Collected data:
====================
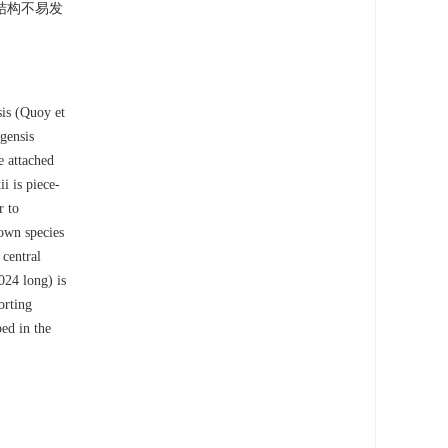
结构不易发
sis (Quoy et
gensis
e attached
i is piece-
r to
own species
 central
024 long) is
orting
ped in the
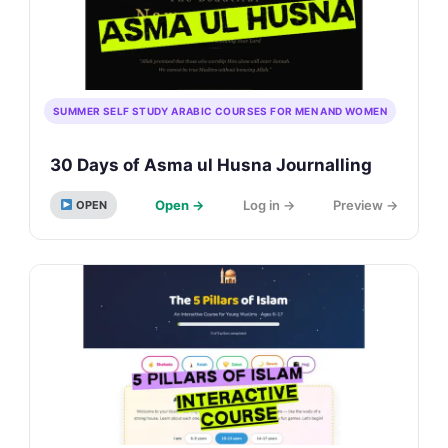
SUMMER SELF STUDY ARABIC COURSES FOR MEN AND WOMEN
30 Days of Asma ul Husna Journalling
Open →
Log in →
Preview →
OPEN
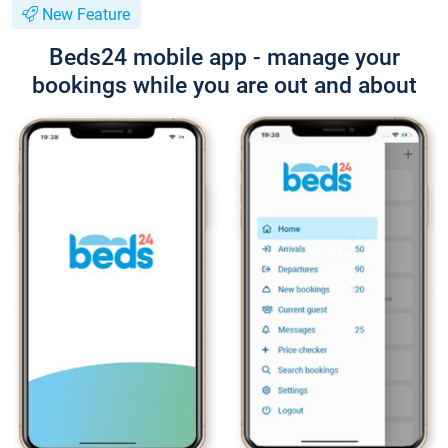
New Feature
Beds24 mobile app - manage your
bookings while you are out and about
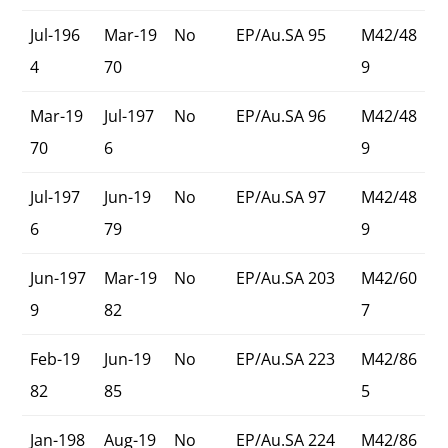
Jul-196
Mar-19
No
EP/Au.SA 95
M42/48
4
70
9
Mar-19
Jul-197
No
EP/Au.SA 96
M42/48
70
6
9
Jul-197
Jun-19
No
EP/Au.SA 97
M42/48
6
79
9
Jun-197
Mar-19
No
EP/Au.SA 203
M42/60
9
82
7
Feb-19
Jun-19
No
EP/Au.SA 223
M42/86
82
85
5
Jan-198
Aug-19
No
EP/Au.SA 224
M42/86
====================
Report every line in the items above that contains the string "SELF", copying each line in full. Case counts.

SUMMER SELF STUDY ARABIC COURSES FOR MEN AND WOMEN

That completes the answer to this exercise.